— WHAT IS NEEDED —
Each entry should be printed exactly, with its images omitted.

-------- DATA SUPPLIED

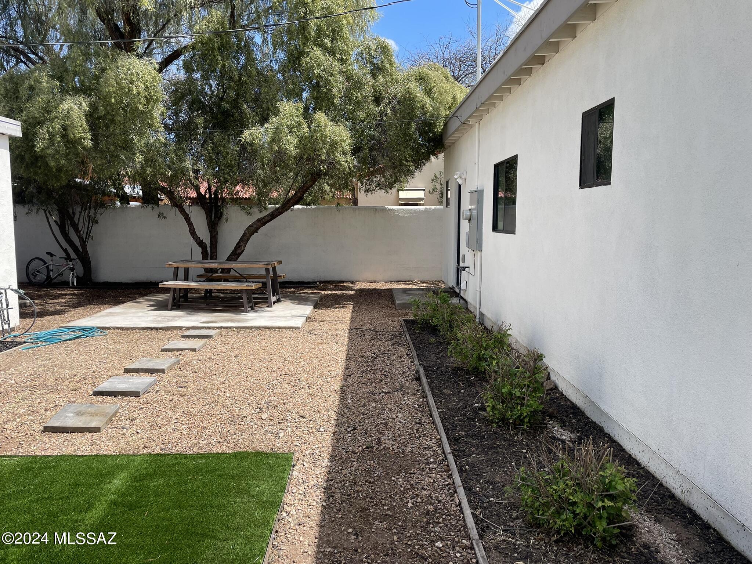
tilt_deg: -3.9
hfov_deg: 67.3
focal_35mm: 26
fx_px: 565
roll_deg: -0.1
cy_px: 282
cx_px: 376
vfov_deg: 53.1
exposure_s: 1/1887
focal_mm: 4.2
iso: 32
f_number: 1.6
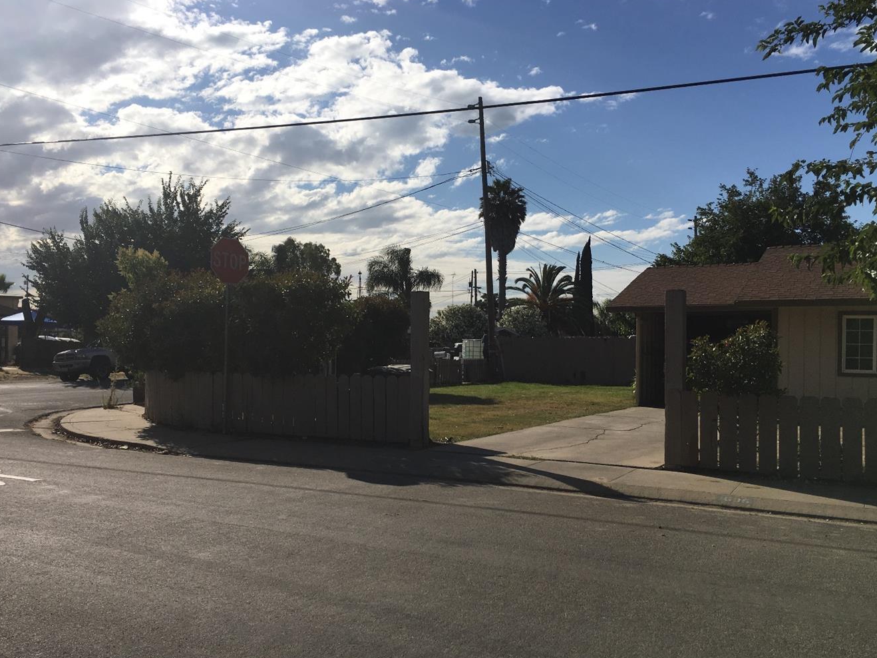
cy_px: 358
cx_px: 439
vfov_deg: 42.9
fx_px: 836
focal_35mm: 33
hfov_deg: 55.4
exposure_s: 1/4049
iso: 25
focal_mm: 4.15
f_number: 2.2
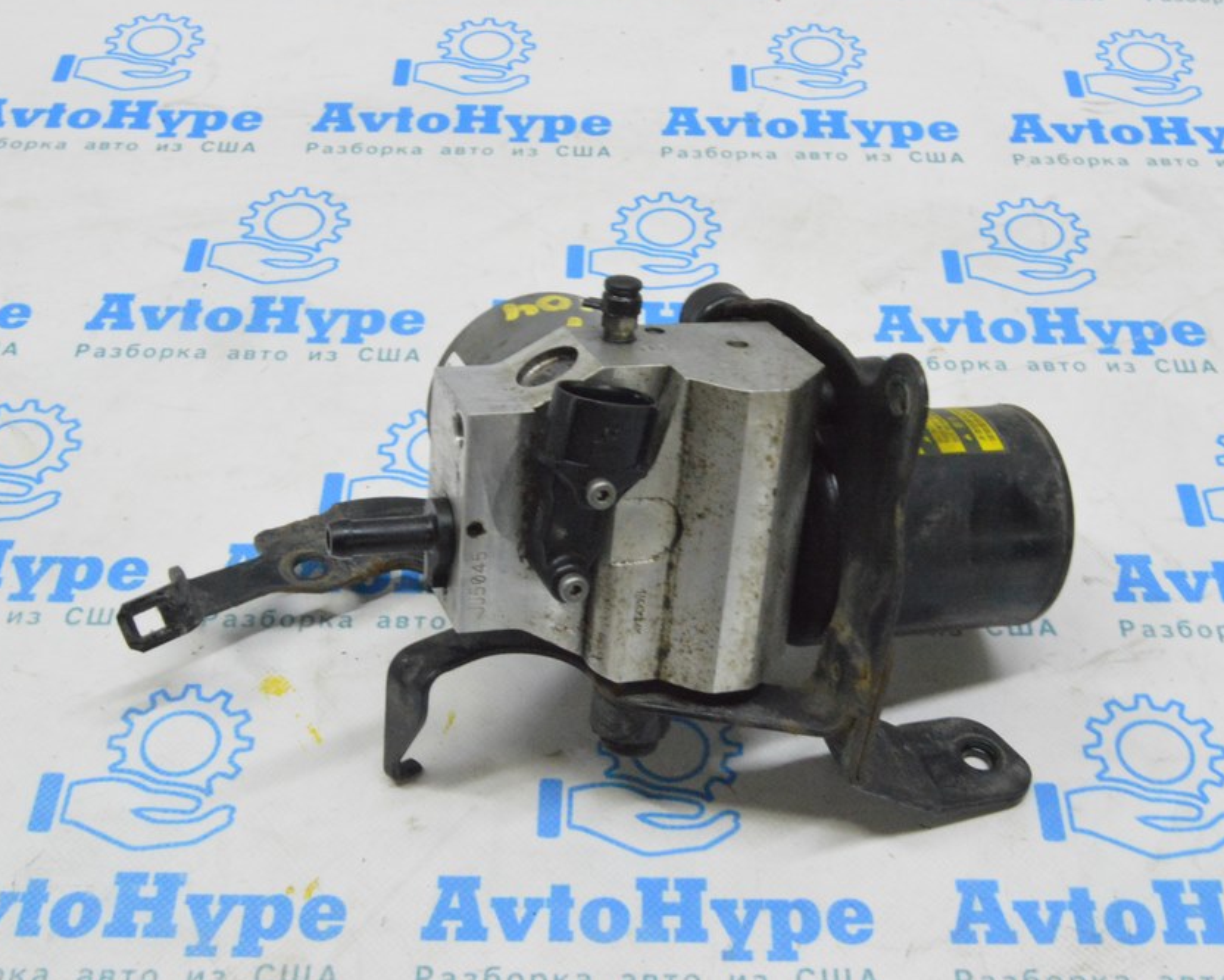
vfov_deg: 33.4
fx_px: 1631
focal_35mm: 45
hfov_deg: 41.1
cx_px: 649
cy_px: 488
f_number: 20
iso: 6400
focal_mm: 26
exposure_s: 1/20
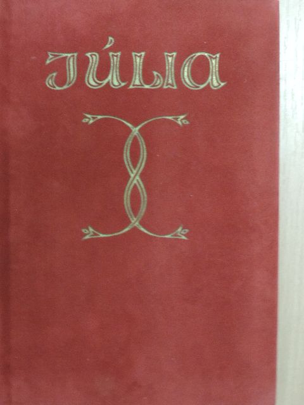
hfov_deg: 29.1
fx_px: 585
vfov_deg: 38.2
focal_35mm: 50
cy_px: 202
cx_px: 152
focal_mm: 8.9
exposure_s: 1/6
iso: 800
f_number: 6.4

----------------

— ANSWER TO THE PROBLEM —
tilt_deg: -3.9
hfov_deg: 67.3
focal_35mm: 26
fx_px: 565
roll_deg: -0.1
cy_px: 282
cx_px: 376
vfov_deg: 53.1
exposure_s: 1/1887
focal_mm: 4.2
iso: 32
f_number: 1.6
cy_px: 358
cx_px: 439
vfov_deg: 42.9
fx_px: 836
focal_35mm: 33
hfov_deg: 55.4
exposure_s: 1/4049
iso: 25
focal_mm: 4.15
f_number: 2.2
vfov_deg: 33.4
fx_px: 1631
focal_35mm: 45
hfov_deg: 41.1
cx_px: 649
cy_px: 488
f_number: 20
iso: 6400
focal_mm: 26
exposure_s: 1/20
hfov_deg: 29.1
fx_px: 585
vfov_deg: 38.2
focal_35mm: 50
cy_px: 202
cx_px: 152
focal_mm: 8.9
exposure_s: 1/6
iso: 800
f_number: 6.4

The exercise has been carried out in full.